I am running k3s version v1.19.3+k3s2 (f8a4547b) on a 8 RPI4 node cluster with HA (3 master, 5 worker). Has anyone encountered this issue? Thanks.

dicastro commented 3 years ago

Previously I said that I managed to install everything on K3s raspberry pi cluster, but I've realised that it is not true. I am having some issues with kube-scheduler and kube-controller-manager.

Firstly I've seen that alarms about kube-scheduler and kube-controller-manager are always firing. Trying to investigate why this was happening, I've seen that kube-scheduler and kube-controller-manager metrics are not being recovered.

I've already read these issues #13, #20 and #56 .

At the begining the targets in the prometheus were empty:

prometheus_metrics_failing_01

After re-applying the manifests indicated in one of the previous issues (prometheus-kubeSchedulerPrometheusDiscoveryEndpoints.yaml and prometheus-kubeControllerManagerPrometheusDiscoveryEndpoints.yaml), the targets appeared in Prometheus, but with status DOWN and with a Connection refused error

prometheus_metrics_failing

(these two targets are the only ones failing, the rest are working without any issue)

After some hours the situation is reverted and the targets disappear again.

What else can I do/try/check?

polds commented 3 years ago

How can I increase the resource limits of the Grafana deployments? My grafana containers keep getting killed for consuming too much memory and I'd like to give them a little more padding.

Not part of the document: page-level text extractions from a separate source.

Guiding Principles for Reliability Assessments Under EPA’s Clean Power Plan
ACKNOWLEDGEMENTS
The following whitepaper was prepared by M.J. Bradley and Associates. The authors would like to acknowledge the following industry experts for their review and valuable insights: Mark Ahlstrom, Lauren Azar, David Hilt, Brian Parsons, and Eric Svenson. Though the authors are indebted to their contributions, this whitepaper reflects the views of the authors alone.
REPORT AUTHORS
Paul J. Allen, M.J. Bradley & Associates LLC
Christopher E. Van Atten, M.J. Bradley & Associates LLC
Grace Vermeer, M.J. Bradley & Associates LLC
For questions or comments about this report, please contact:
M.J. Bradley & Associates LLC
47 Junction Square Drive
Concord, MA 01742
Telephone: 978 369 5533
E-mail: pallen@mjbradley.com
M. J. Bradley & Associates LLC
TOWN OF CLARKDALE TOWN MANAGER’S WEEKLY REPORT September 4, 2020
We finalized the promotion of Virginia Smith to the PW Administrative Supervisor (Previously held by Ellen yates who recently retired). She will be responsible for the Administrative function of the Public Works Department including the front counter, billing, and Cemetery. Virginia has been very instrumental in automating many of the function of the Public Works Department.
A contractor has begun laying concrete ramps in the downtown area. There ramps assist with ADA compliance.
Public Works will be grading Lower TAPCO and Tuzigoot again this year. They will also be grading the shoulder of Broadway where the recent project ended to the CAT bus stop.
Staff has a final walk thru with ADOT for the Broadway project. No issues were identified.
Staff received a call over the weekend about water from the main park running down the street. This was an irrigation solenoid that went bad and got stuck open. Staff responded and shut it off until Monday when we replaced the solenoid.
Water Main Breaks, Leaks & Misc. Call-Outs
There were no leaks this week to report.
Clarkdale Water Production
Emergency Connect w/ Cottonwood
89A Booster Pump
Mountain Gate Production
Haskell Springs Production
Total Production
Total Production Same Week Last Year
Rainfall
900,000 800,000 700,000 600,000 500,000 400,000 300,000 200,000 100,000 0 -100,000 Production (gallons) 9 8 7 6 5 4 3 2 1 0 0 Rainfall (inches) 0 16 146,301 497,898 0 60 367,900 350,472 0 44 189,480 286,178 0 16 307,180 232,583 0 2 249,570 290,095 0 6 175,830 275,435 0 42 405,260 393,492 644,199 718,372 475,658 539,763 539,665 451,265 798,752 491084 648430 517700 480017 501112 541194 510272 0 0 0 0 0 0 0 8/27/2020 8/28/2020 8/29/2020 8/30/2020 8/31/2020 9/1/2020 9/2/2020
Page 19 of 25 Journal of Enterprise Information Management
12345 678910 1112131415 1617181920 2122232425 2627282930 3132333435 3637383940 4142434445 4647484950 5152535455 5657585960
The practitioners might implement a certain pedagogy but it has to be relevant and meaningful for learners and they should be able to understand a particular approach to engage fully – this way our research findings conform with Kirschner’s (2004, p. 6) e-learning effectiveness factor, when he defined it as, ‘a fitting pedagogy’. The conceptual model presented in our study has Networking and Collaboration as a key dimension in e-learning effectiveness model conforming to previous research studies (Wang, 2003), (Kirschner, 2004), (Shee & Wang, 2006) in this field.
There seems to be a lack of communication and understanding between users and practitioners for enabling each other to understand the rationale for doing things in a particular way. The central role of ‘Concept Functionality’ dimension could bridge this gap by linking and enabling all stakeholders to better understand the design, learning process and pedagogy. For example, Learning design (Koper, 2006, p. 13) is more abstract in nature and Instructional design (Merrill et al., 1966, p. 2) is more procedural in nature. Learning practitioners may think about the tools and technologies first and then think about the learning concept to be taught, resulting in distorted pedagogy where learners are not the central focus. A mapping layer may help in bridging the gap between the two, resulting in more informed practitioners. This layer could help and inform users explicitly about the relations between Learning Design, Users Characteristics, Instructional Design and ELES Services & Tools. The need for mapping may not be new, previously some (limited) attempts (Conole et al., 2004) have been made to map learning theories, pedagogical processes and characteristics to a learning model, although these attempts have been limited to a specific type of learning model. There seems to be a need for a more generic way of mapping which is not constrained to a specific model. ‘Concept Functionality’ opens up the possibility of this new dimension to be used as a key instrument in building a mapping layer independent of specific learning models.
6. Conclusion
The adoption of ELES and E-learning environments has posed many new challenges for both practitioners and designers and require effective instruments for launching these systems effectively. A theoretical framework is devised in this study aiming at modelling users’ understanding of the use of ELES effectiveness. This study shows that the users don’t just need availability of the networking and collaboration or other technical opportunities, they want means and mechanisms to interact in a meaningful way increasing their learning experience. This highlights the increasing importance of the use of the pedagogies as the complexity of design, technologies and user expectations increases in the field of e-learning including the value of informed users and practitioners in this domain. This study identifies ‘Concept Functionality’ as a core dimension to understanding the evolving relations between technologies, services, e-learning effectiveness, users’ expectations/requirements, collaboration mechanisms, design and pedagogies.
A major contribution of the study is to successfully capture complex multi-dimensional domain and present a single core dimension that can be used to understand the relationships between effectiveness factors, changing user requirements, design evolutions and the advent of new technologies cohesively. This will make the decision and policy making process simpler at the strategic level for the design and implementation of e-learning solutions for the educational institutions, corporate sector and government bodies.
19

I tried to do something similar to #84 but it did nothing to the generated manifests.

This is what I tried:

    grafana+:: {
      local statefulSet = k.apps.v1.statefulSet,
      local container = statefulSet.mixin.spec.template.spec.containersType,
      local resourceRequirements = container.mixin.resourcesTypes,

      spec+:: {
        resources: resourceRequirements.New() +
          resourceRequirements.withRequests({ cpu: '200m', memory: '120Mi' },) +
          resourceRequirements.withLimits({ cpu: '500m', memory: '280Mi' },)
      },